Prosecutors say lack of sleep was the likely culprit.
Hill logged less than 17 hours of rest over the four-and-a-half days before the crash.
"The amount of sleep the defendant had in that 108 hour period, that would equal to or correlate to a BAC of .10%," said deputy district attorney Ki Kim.
Hill admitted to vehicular manslaughter two years later and a judge was set to sentence him to a year in jail plus probation.
Defense attorneys felt it was a fair punishment, but Mendoza's family strongly objected.
"Him getting probation, it's only going to put him on the road again and other people in jeopardy of being in our position: losing a loved one," said Mary Mendoza, Olivia's grandmother.
Prosecutors say Hill had 38 recent violations of trucking laws and regulations at the time of the crash.
He also got ticketed for driving a commercial truck with a flat tire just one month after a judge ordered him not to drive when he was released from jail on this case.
Judge Jon Skiles said Hill's driving history is troubling and agreed not to issue the probation punishment.
He set the wheels back in motions towards a trial but noted the family might end up disappointed at the punishment even if Hill is convicted.

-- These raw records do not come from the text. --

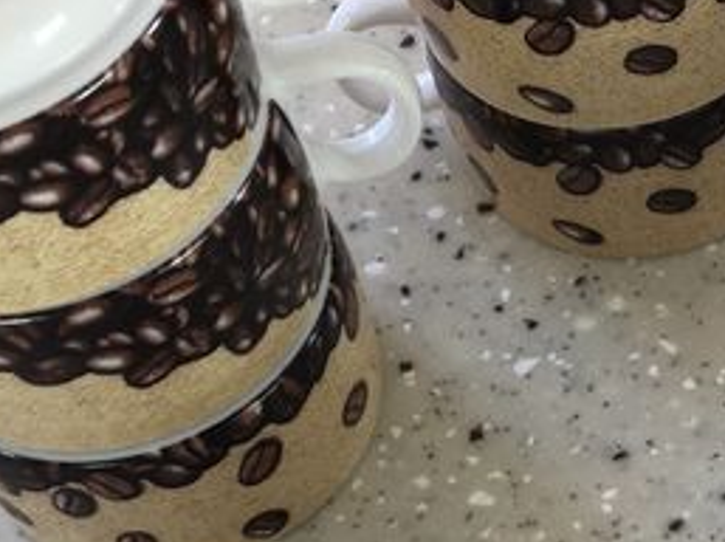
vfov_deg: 13.0
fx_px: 2363
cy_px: 412
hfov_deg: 16.5
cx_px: 928
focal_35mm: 113
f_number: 2.2
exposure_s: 1/100
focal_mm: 4.15
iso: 40
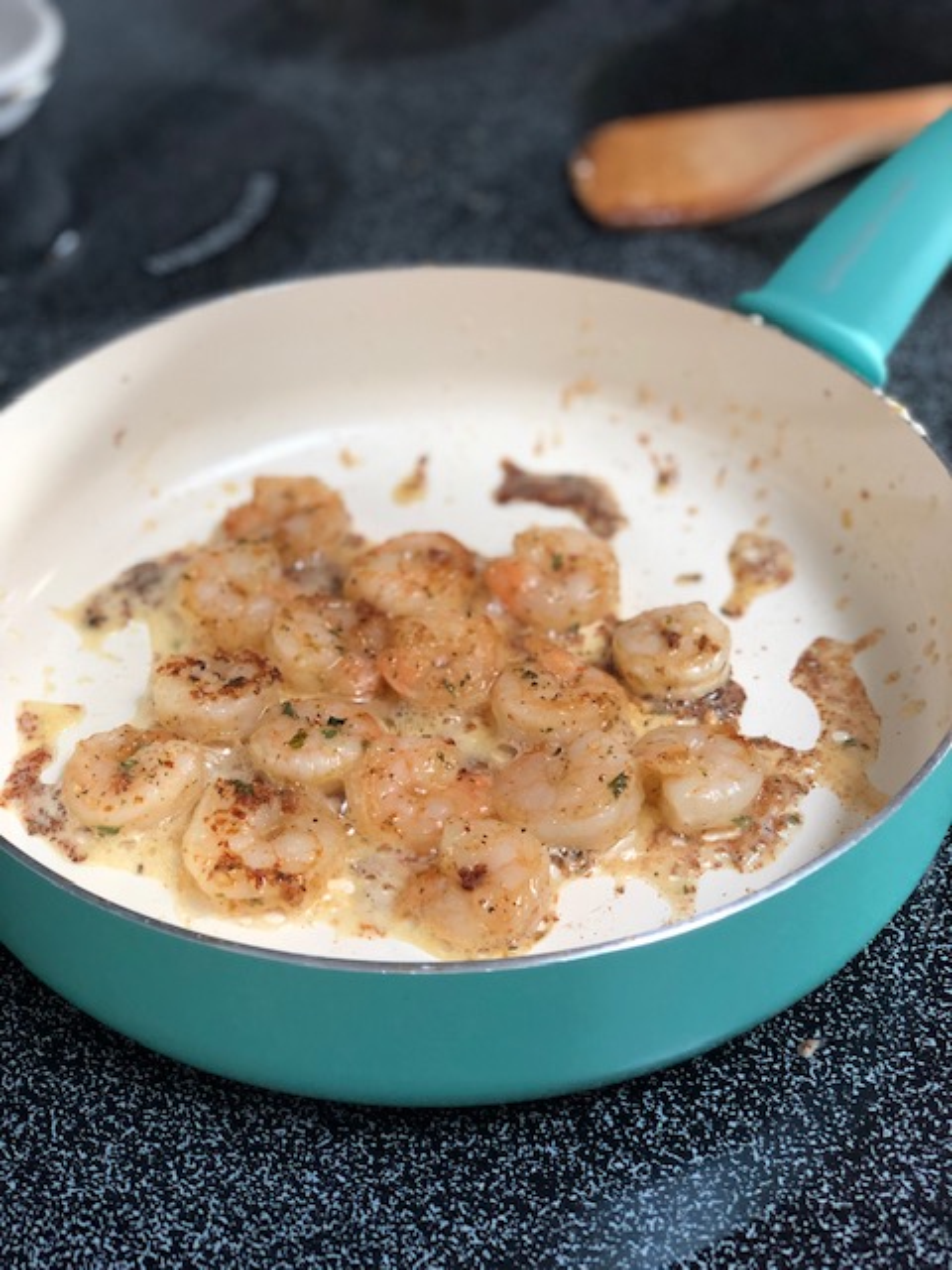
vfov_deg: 36.8
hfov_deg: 28.0
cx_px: 476
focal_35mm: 52
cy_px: 635
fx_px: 1907
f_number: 2.4
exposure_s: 1/40
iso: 80
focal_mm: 6
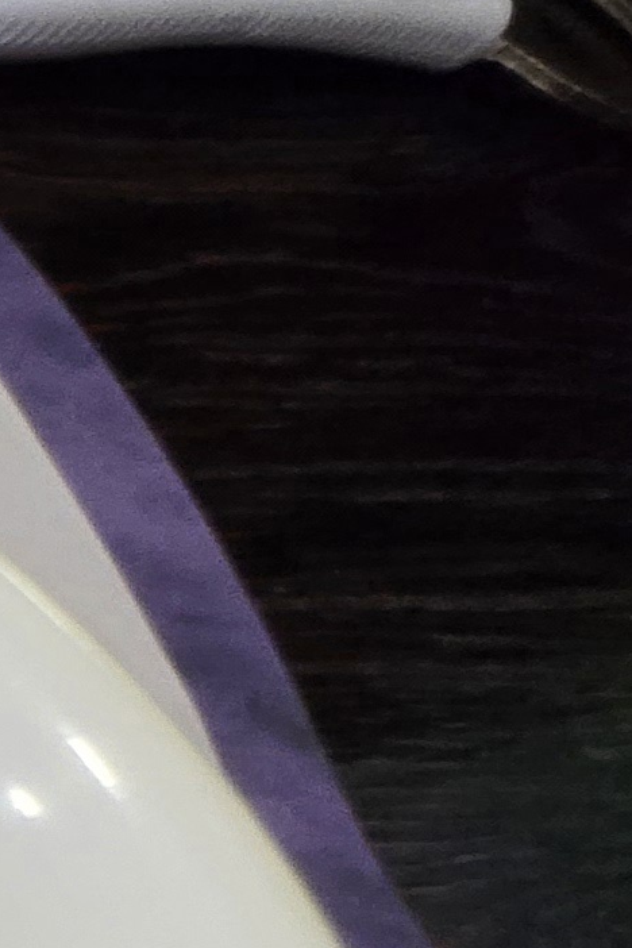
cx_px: -2018
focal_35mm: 77
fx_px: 2028
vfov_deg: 23.4
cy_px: 1215
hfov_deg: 7.7
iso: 64
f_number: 2.2
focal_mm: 1.7
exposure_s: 1/60.2
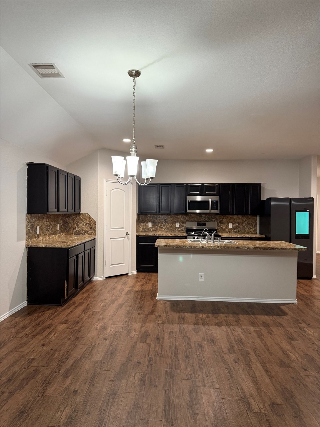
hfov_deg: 56.8
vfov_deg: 71.6
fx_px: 296
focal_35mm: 24
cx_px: 160
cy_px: 214
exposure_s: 1/60
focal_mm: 6.76
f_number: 1.78
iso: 250
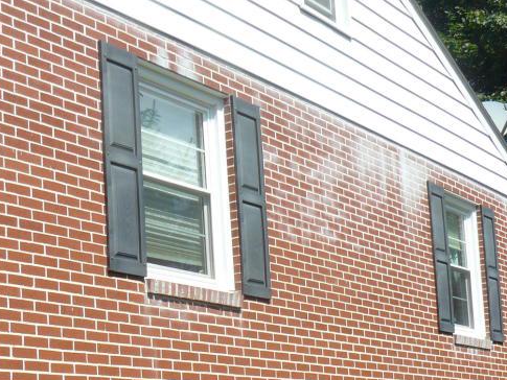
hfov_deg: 25.4
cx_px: 143
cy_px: 383
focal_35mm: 76
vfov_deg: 18.9
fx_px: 1113
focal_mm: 6
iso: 100
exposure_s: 1/320
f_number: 5.6
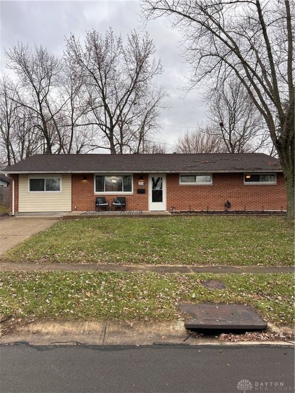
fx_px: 296
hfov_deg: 53.0
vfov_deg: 67.3
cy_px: 196
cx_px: 148
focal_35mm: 26
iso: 50
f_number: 1.5
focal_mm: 5.7
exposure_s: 1/581
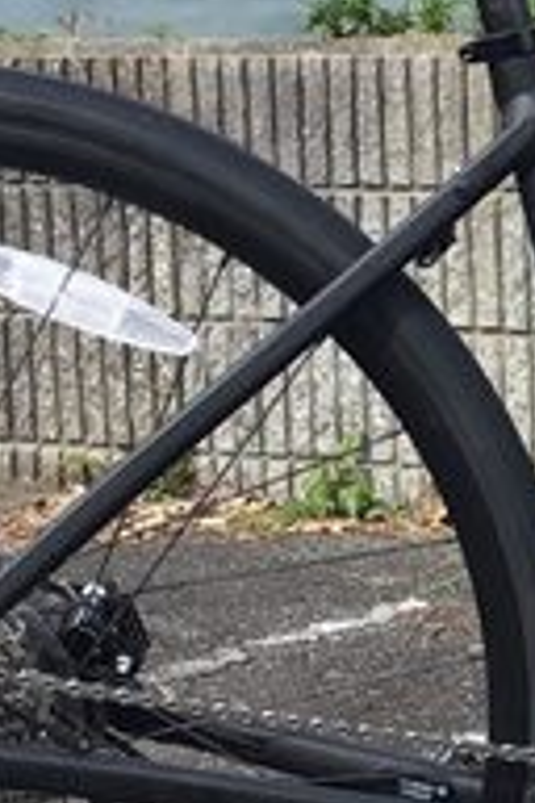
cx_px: 861
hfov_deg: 9.9
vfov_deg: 15.3
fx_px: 2987
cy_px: 485
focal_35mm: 134
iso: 25
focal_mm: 3.3
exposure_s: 1/416
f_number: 2.4
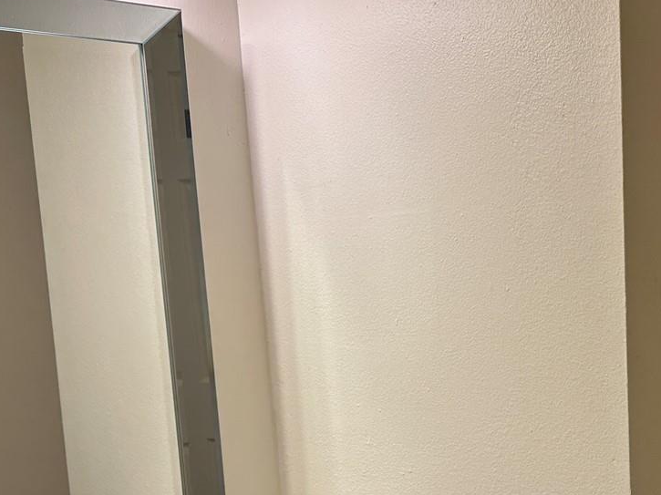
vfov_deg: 26.9
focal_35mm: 53
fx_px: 1012
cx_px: 578
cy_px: 401
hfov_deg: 34.4
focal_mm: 6.86
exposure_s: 1/120
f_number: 1.78
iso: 80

"This is a matter where this very easily could go through a jury trial - the family and friends on both sides of the aisle going through that - and being right back in the same position we are now," Judge Skiles said.
Mendoza's grandmother said the family will face whatever the outcome is after a trial because they'll know they did the best they could for Olivia.
"We know that my granddaughter would've wanted us to fight for justice for her," Mary Mendoza said. "That's all we want is justice for Olivia."
Hill's case will be back in court next month with a trial likely to come sometime next year.